Restructuring in mechanical engineering, new heights in healthcare
“The disruption in the global economy has hit companies in mechanical and plant engineering hard. Even before the pandemic, the sector was struggling with faltering exports and challenges associated with digitalization and electrification. Numerous areas have now seen a drop in demand, from production machines for consumer goods to machine tools for the automotive and aviation industries. Many mechanical and plant engineering companies are anticipating a decline in order levels of 30 percent and more. They will have to substantially lower their costs and capacities.

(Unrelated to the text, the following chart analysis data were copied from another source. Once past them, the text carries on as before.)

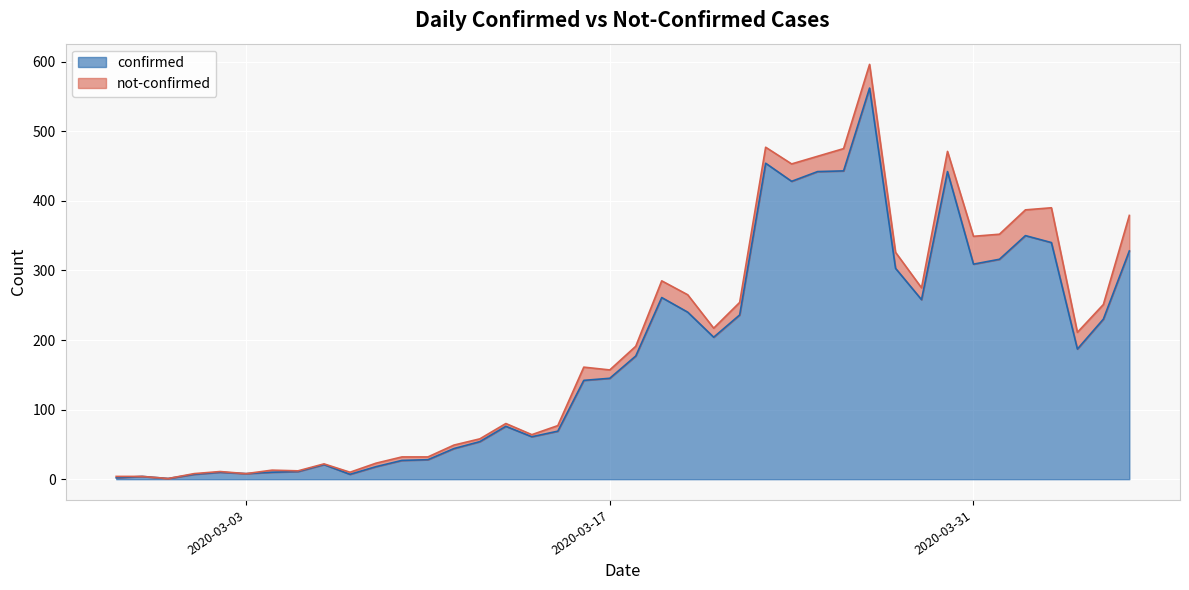

The chart shows a value of 69 at 2020-03-15. True or false?

True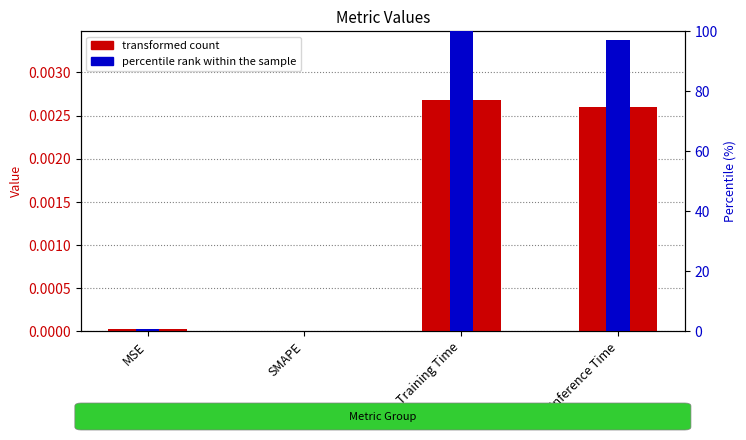

The percentile rank within the sample series shows -41.4 at SMAPE. True or false?

False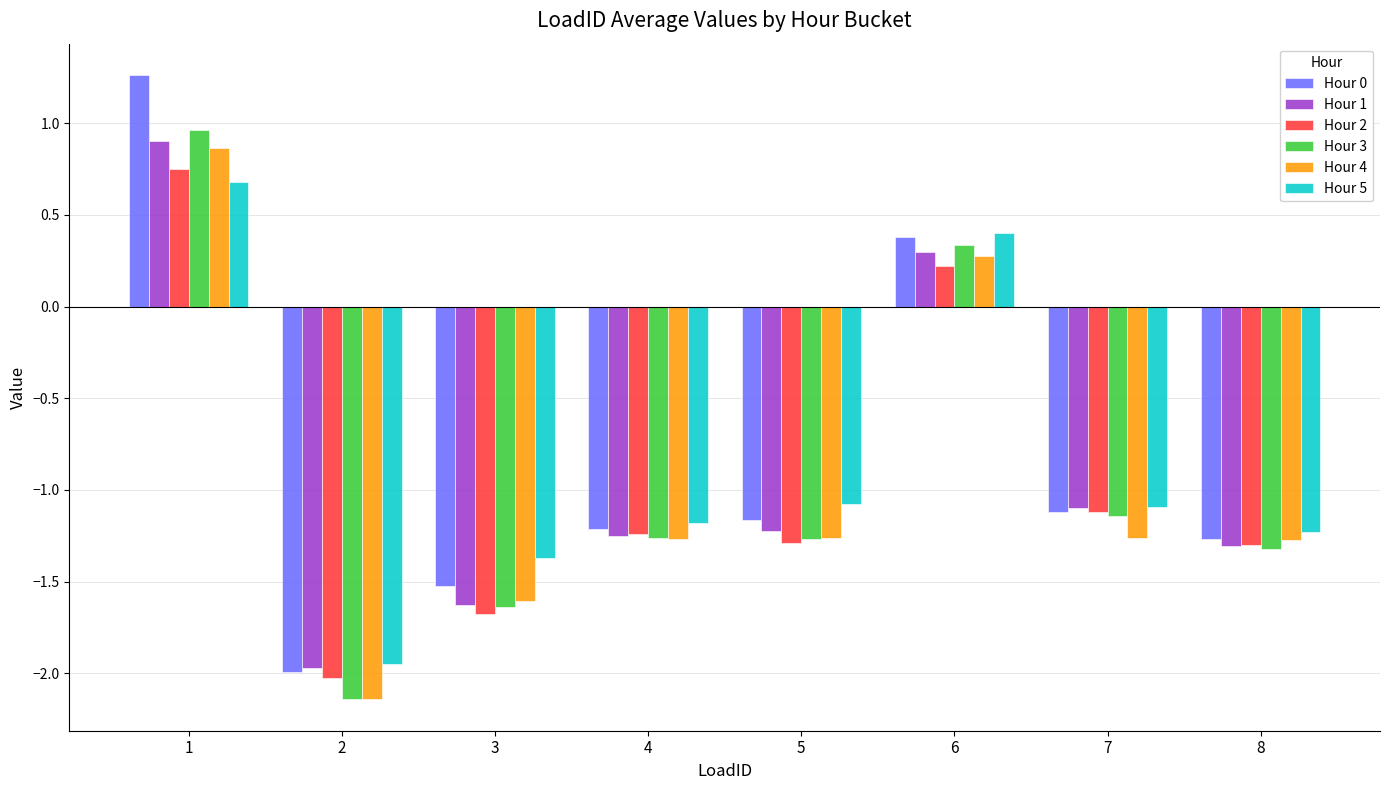

What is the sum of all Hour 1 values?

-7.3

One hopeful note is that the sector was able to recover well from the global financial and economic crisis as of 2009. But a rapid return to pre-Covid levels is not expected. Restructuring programs will therefore become standard practice. It will also be necessary to foster innovations, develop new products and services, and vary fixed costs and supply chains.
In the construction and infrastructure sector, long lead-up times mean that order books are still largely full until at least the end of 2020. The outlook is clouded, however, especially for commercial projects. Demand for housing continues at a high level, which suggests the construction sector could recover as early as next year. Government investments in infrastructure provide a solid basis in many countries.
The picture is completely different in the medical technology and pharmaceutical industries. Many of the companies providing essential goods have reported growth of 5 to 10 percent in the wake of the pandemic. Although this level will not persist over the long term, the market will continue to show greater attention to the healthcare sector as a whole and the high potential of new technologies. Companies that see themselves as part of the healthcare ‘ecosystem’ and can therefore serve the full range of patient needs by developing suitably integrated and connected products and services will be out in front.”
Do’s and don’ts
From industrial goods to the healthcare sector
+ Foster innovations: The future will be marked by sustainability, digitalization, and automation.
+ Take an ecosystem approach: The focus is not on medical products as such but on patients.
+ Find new business models: Platforms and digital solutions are needed.
– Delay in mechanical engineering: Right-sizing and restructuring are crucial.
– Focus on raising prices: Greater efficiency will enable companies to win medication price wars.
– Slow construction: Demand for housing is high, but the sector is low in innovations.